Máquinas de voto eletrónico com selo de proteção rasgado, cadernos eleitorais com demasiada informação ou recusa em confirmar se os votos em urna correspondem aos impressos nos cartões de memória. A Comissão Nacional de Proteção de Dados (CNDP) analisou o projeto-piloto de voto eletrónico feito nas europeias de 2019, em Évora, e encontrou inúmeras falhas. O parecer da CNPD descarta, ainda, o voto eletrónico não presencial que, afirma, dificulta a garantia de "integridade e confidencialidade do voto", com desafios "porventura inultrapassáveis".
Uma das falhas apontadas foi a recusa, por parte da Secretaria Geral do Ministério da Administração Interna (SGMAI), em abrir as urnas contendo uma cópia em papel dos boletins eletrónicos, para verificar se os votos coincidem [ler Processo]. A SGMAI "deu instruções expressas às mesas" para não abrirem as urnas", o que gerou "pedidos, reclamações ou protestos". Ou seja, imprimir e guardar os votos eletrónicos "revelou-se praticamente inútil, uma vez que não houve lugar à sua contagem".
Uma outra falha grave é o facto de o MAI poder saber, a cada momento, que eleitor está a votar, e, no final do dia, identificar quem votou e quem se absteve. A comissão salienta que não questiona "a imparcialidade" dos serviços, mas nota com "a maior apreensão" que "informação tão sensível" possa ser lida por quem depende de um ministro.
Falta lei enquadradora
A lei que prevê a experiência não especifica linhas orientadoras a seguir e nenhum diploma legislativo é "adequado a disciplinar o voto eletrónico", diz a CNPD. Além disso, nota que a legislação atual não permite criar Cadernos Eleitorais Eletrónicos, uma "omissão incompreensível".

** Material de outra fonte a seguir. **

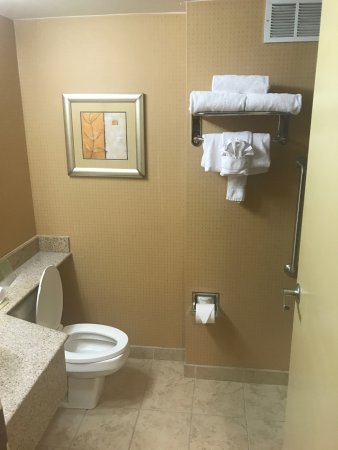
Find the location of a particular element. The width and height of the screenshot is (338, 450). toilet seat is located at coordinates (75, 356), (90, 325), (122, 344).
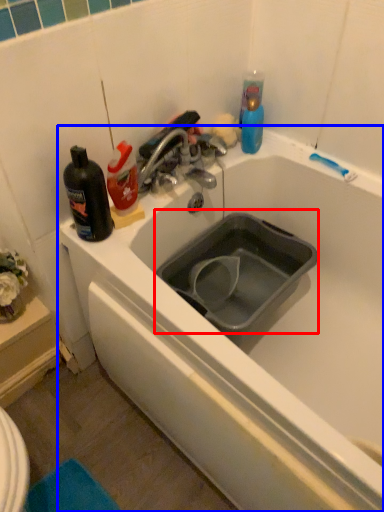
Question: Which object appears farthest to the camera in this image, sink (highlighted by a red box) or bathtub (highlighted by a blue box)?

Choices:
 (A) sink
 (B) bathtub

Answer: (A)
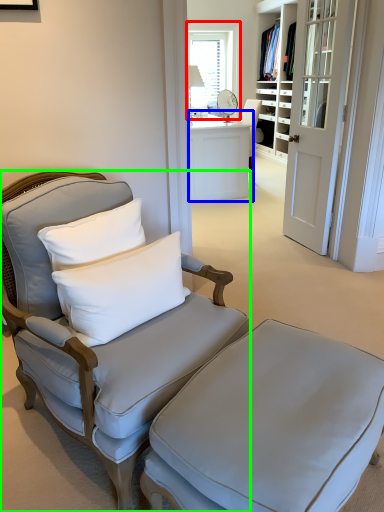
Question: Estimate the real-world distances between objects in this image. Which object is closer to window (highlighted by a red box), desk (highlighted by a blue box) or chair (highlighted by a green box)?

Choices:
 (A) desk
 (B) chair

Answer: (A)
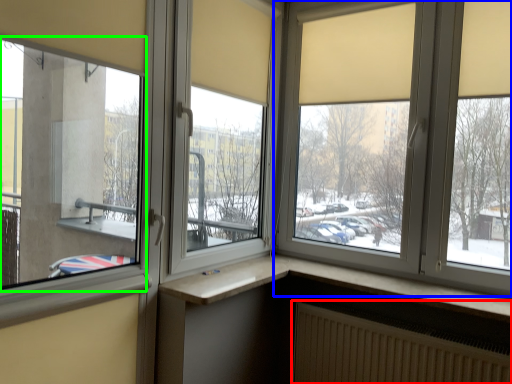
Question: Which object is positioned closest to radiator (highlighted by a red box)? Select from window (highlighted by a blue box) and window (highlighted by a green box).

Choices:
 (A) window
 (B) window

Answer: (A)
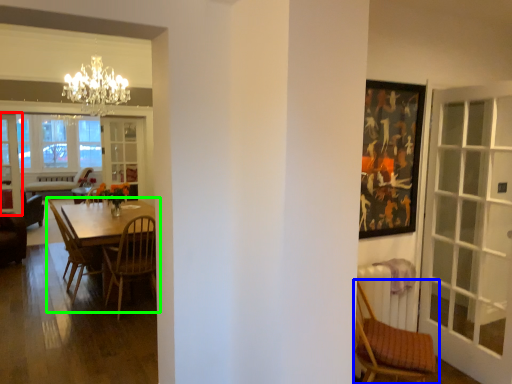
Question: Which object is the farthest from screen door (highlighted by a red box)? Choose among these: chair (highlighted by a blue box) or kitchen & dining room table (highlighted by a green box).

Choices:
 (A) chair
 (B) kitchen & dining room table

Answer: (A)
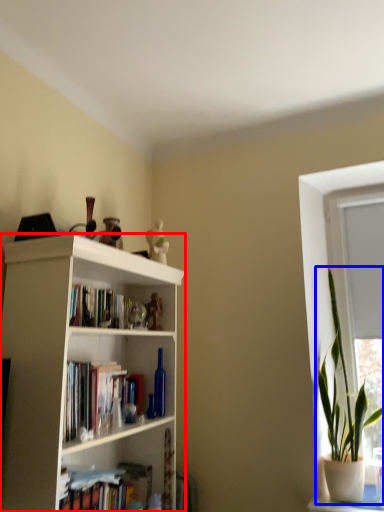
Question: Which of the following is the closest to the observer, bookcase (highlighted by a red box) or houseplant (highlighted by a blue box)?

Choices:
 (A) bookcase
 (B) houseplant

Answer: (A)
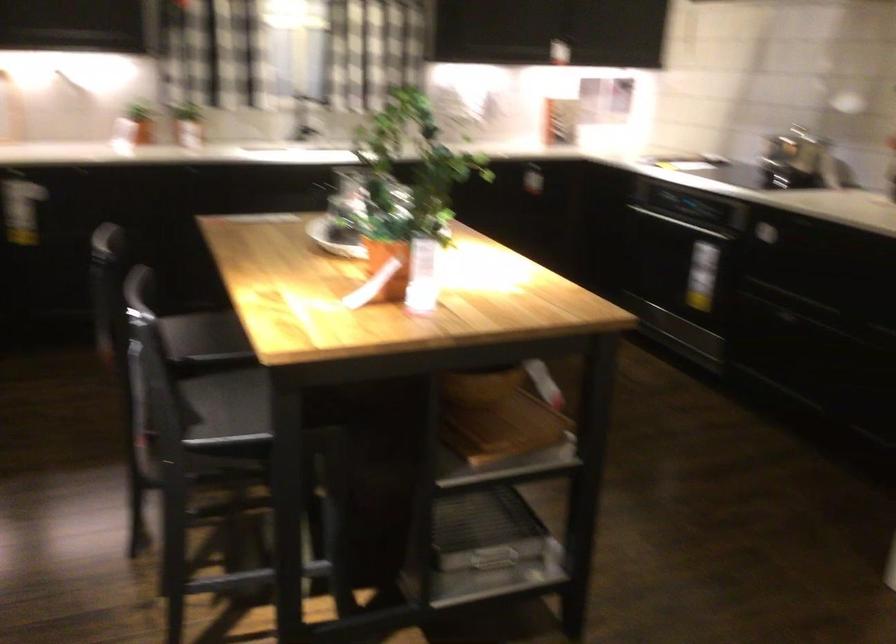
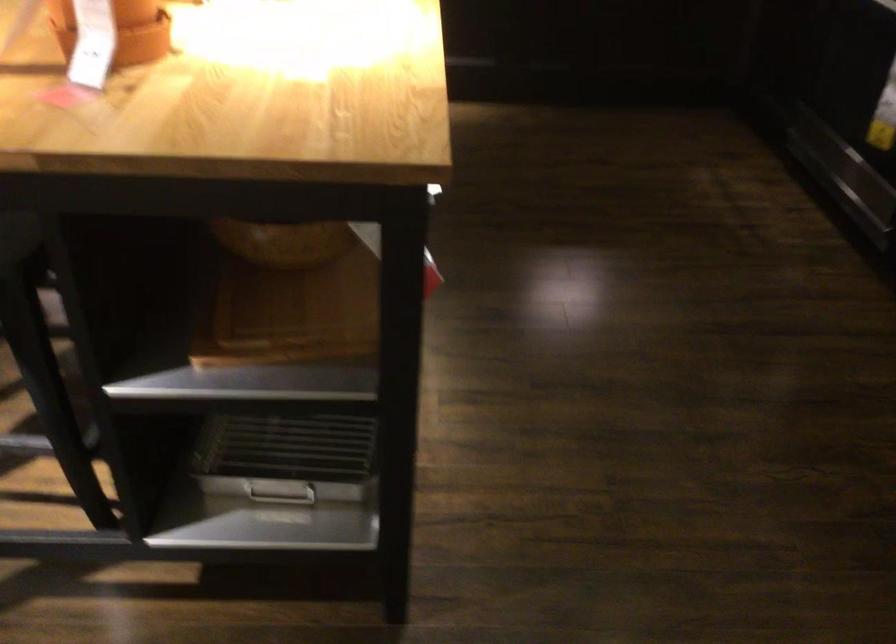
In the scene shown: The images are taken continuously from a first-person perspective. In which direction are you moving?

The movement direction of the cameraman is right, forward.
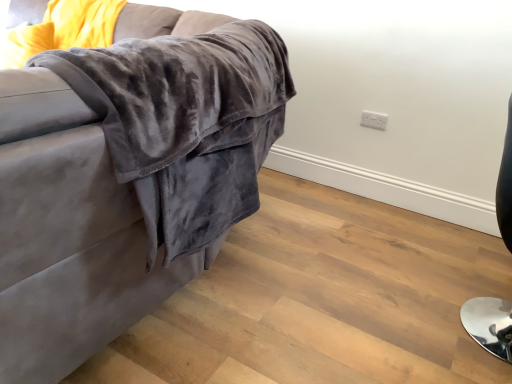
Question: From the image's perspective, is velvet gray couch at upper left above or below shiny black chair at right?

Choices:
 (A) below
 (B) above

Answer: (B)

Question: In terms of height, does velvet gray couch at upper left look taller or shorter compared to shiny black chair at right?

Choices:
 (A) short
 (B) tall

Answer: (B)

Question: Which object is the closest to the white plastic electric outlet at upper right?

Choices:
 (A) shiny black chair at right
 (B) velvet gray couch at upper left

Answer: (A)

Question: Which object is positioned farthest from the velvet gray couch at upper left?

Choices:
 (A) white plastic electric outlet at upper right
 (B) shiny black chair at right

Answer: (A)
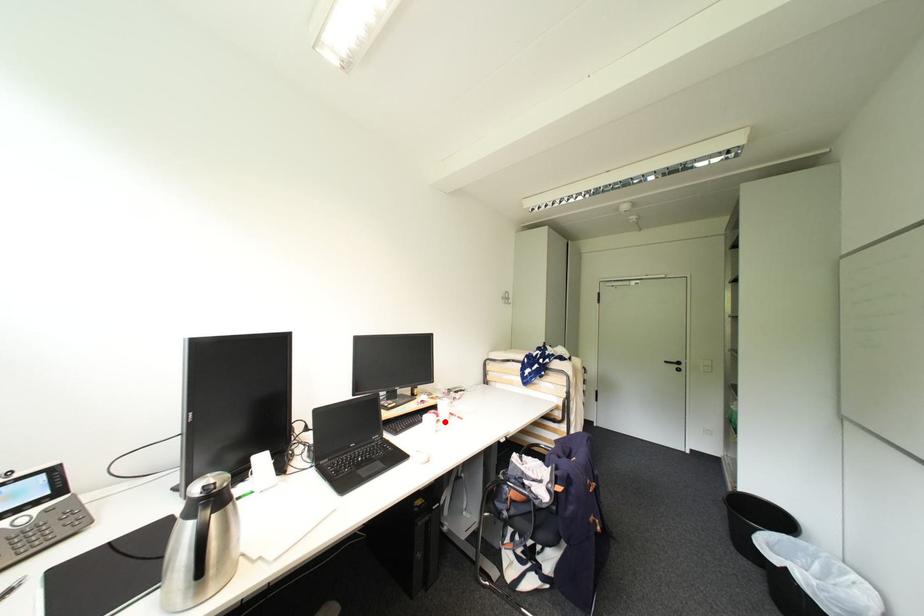
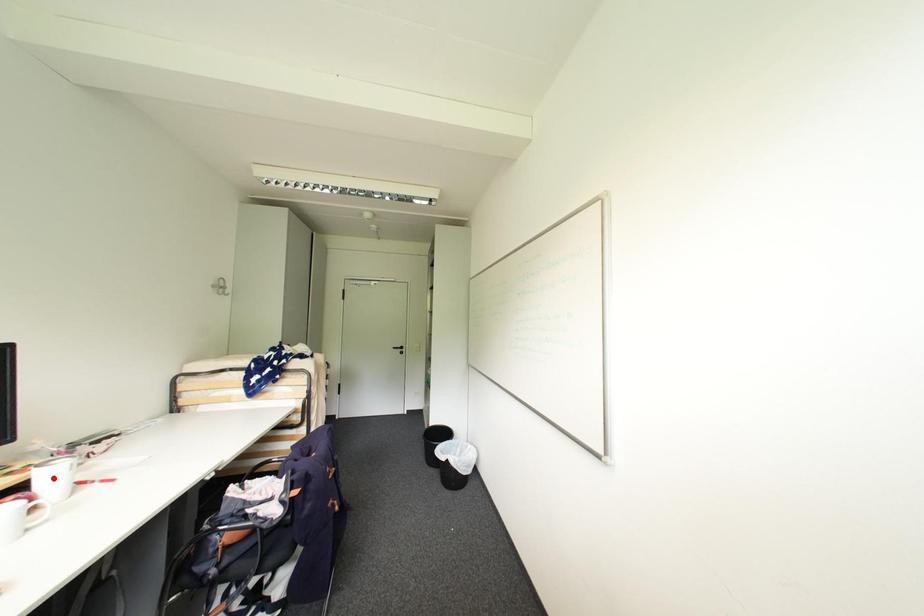
I am providing you with two images of the same scene from different viewpoints. A red point is marked on the first image and another point is marked on the second image. Do the highlighted points in image1 and image2 indicate the same real-world spot?

No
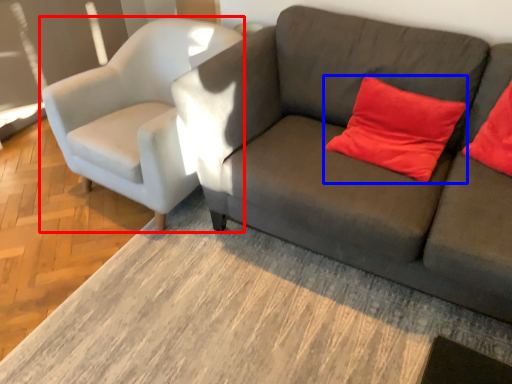
Question: Which object is further to the camera taking this photo, chair (highlighted by a red box) or pillow (highlighted by a blue box)?

Choices:
 (A) chair
 (B) pillow

Answer: (A)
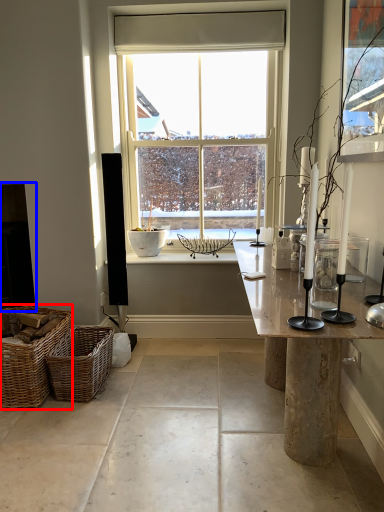
Question: Among these objects, which one is farthest to the camera, picnic basket (highlighted by a red box) or fireplace (highlighted by a blue box)?

Choices:
 (A) picnic basket
 (B) fireplace

Answer: (B)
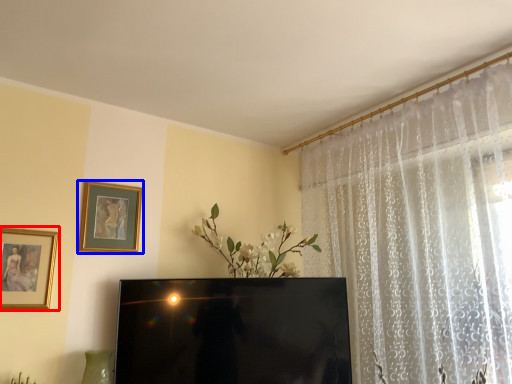
Question: Which object appears closest to the camera in this image, picture frame (highlighted by a red box) or picture frame (highlighted by a blue box)?

Choices:
 (A) picture frame
 (B) picture frame

Answer: (A)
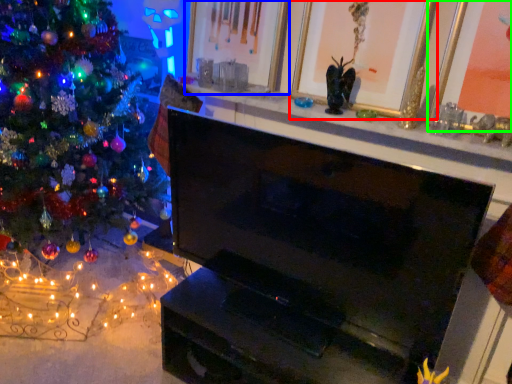
Question: Considering the real-world distances, which object is closest to picture frame (highlighted by a red box)? picture frame (highlighted by a blue box) or picture frame (highlighted by a green box).

Choices:
 (A) picture frame
 (B) picture frame

Answer: (A)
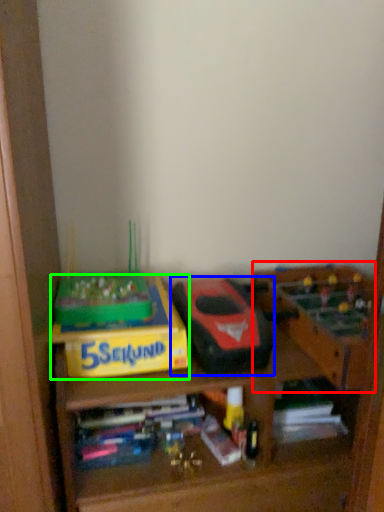
Question: Considering the real-world distances, which object is farthest from toy (highlighted by a red box)? toy (highlighted by a blue box) or cardboard box (highlighted by a green box)?

Choices:
 (A) toy
 (B) cardboard box

Answer: (B)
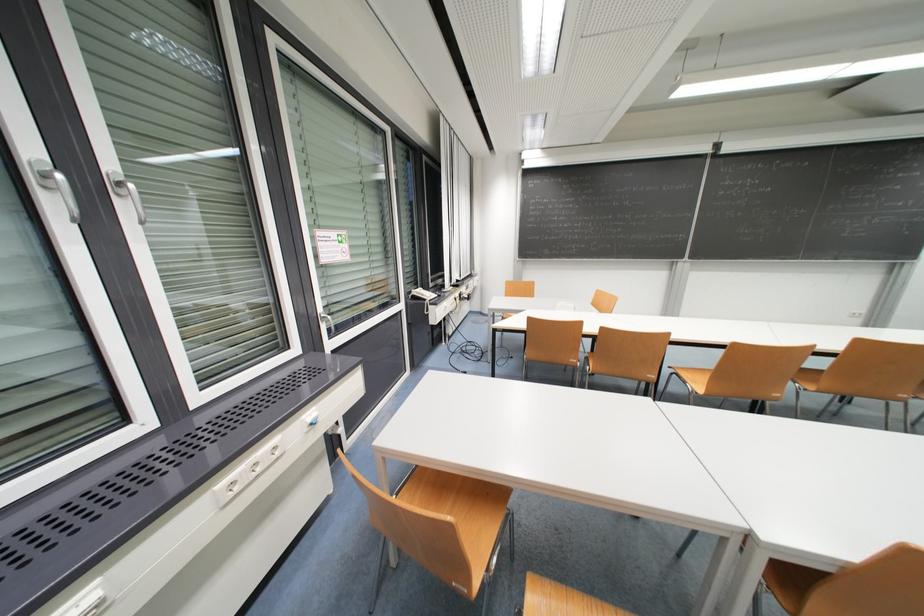
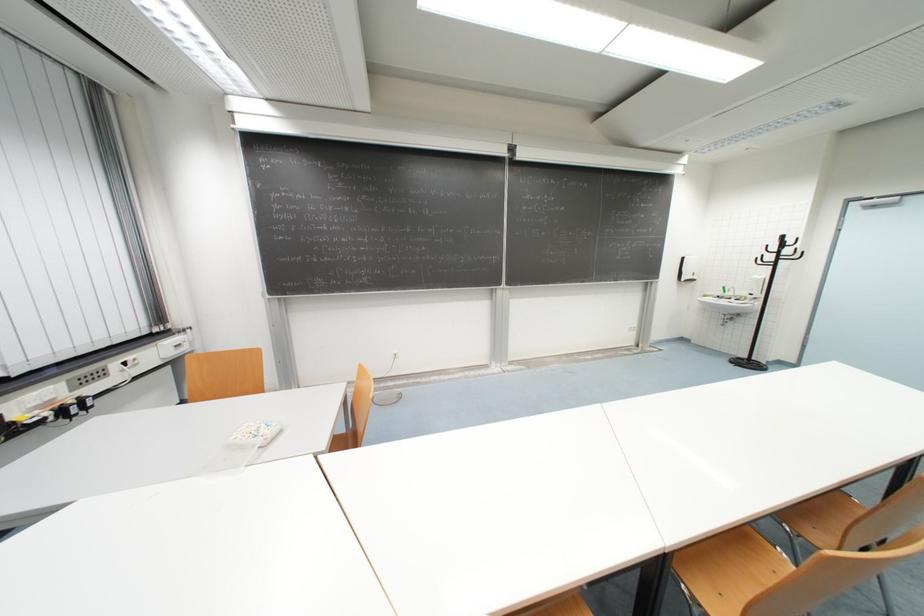
Where in the second image is the point corresponding to point (603, 294) from the first image?

(369, 371)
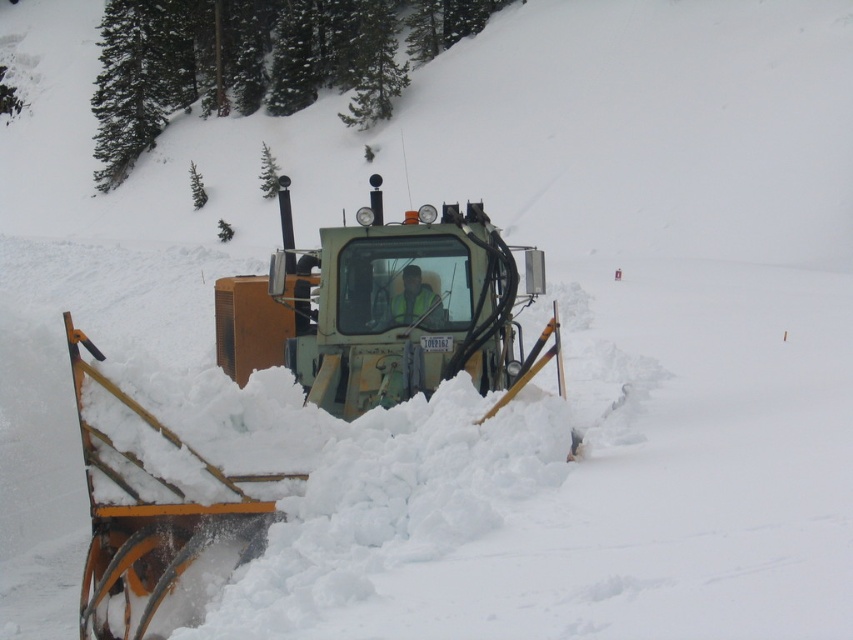
Between green matte snowplow at center and reflective yellow vest at center, which one appears on the right side from the viewer's perspective?

Positioned to the right is reflective yellow vest at center.

The height and width of the screenshot is (640, 853). Find the location of `green matte snowplow at center`. green matte snowplow at center is located at coordinates (378, 308).

The height and width of the screenshot is (640, 853). What do you see at coordinates (378, 308) in the screenshot?
I see `green matte snowplow at center` at bounding box center [378, 308].

Image resolution: width=853 pixels, height=640 pixels. What are the coordinates of `green matte snowplow at center` in the screenshot? It's located at (378, 308).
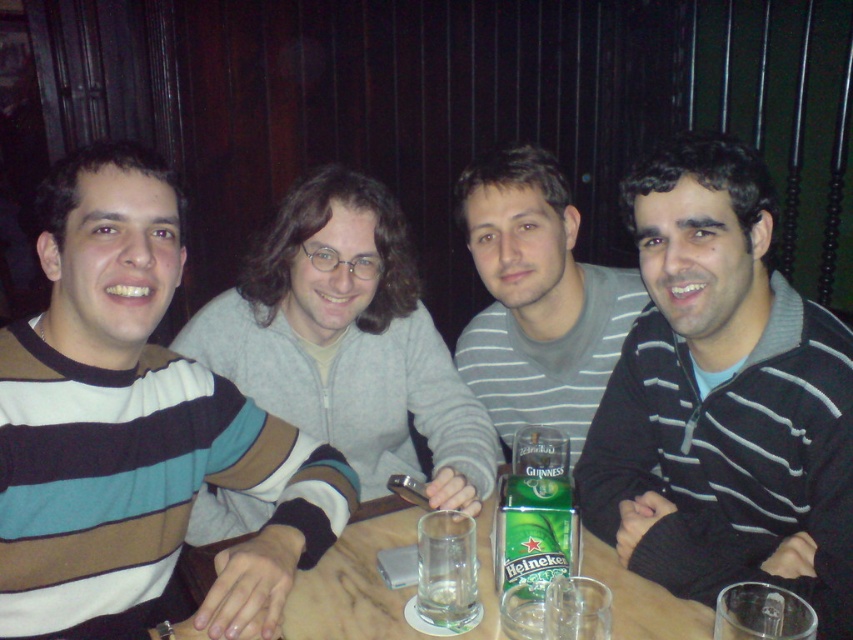
Question: Is striped cotton sweater at left above gray striped sweater at center?

Choices:
 (A) yes
 (B) no

Answer: (B)

Question: Which object appears closest to the camera in this image?

Choices:
 (A) gray striped sweater at center
 (B) wooden table at center
 (C) gray zip-up sweater at center
 (D) black striped sweater at center

Answer: (D)

Question: Can you confirm if black striped sweater at center is thinner than gray zip-up sweater at center?

Choices:
 (A) no
 (B) yes

Answer: (B)

Question: Which object is closer to the camera taking this photo?

Choices:
 (A) gray striped sweater at center
 (B) black striped sweater at center

Answer: (B)

Question: Does black striped sweater at center appear on the left side of gray zip-up sweater at center?

Choices:
 (A) yes
 (B) no

Answer: (B)

Question: Which point appears closest to the camera in this image?

Choices:
 (A) (212, 420)
 (B) (728, 358)
 (C) (584, 540)

Answer: (A)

E mesmo admitindo um voto eletrónico, defende, deve ser sempre presencial, nunca à distância. Só assim se assegura que o eleitor vota em total liberdade.
O voto eletrónico voltou a ser discutido, a propósito das presidenciais de janeiro. Este ano, os portugueses voltarão às urnas para eleições autárquicas.
Processo
Identificar o eleitor
Na mesa de voto, a presença do eleitor foi descarregada no caderno eleitoral impresso e no Caderno Eleitoral Desmaterializado.
Documento entregue
O eleitor teve um smart card com um identificador. Inseriu o cartão na máquina, assinalou a escolha no ecrã tátil e mandou imprimir. Se a impressão falhasse, o presidente da mesa poderia fazê-lo - comprometendo o sigilo do voto.
Voto impresso
O eleitor deixou o voto impresso na urna e devolveu o smart card à mesa, que confirmou o voto eletrónico.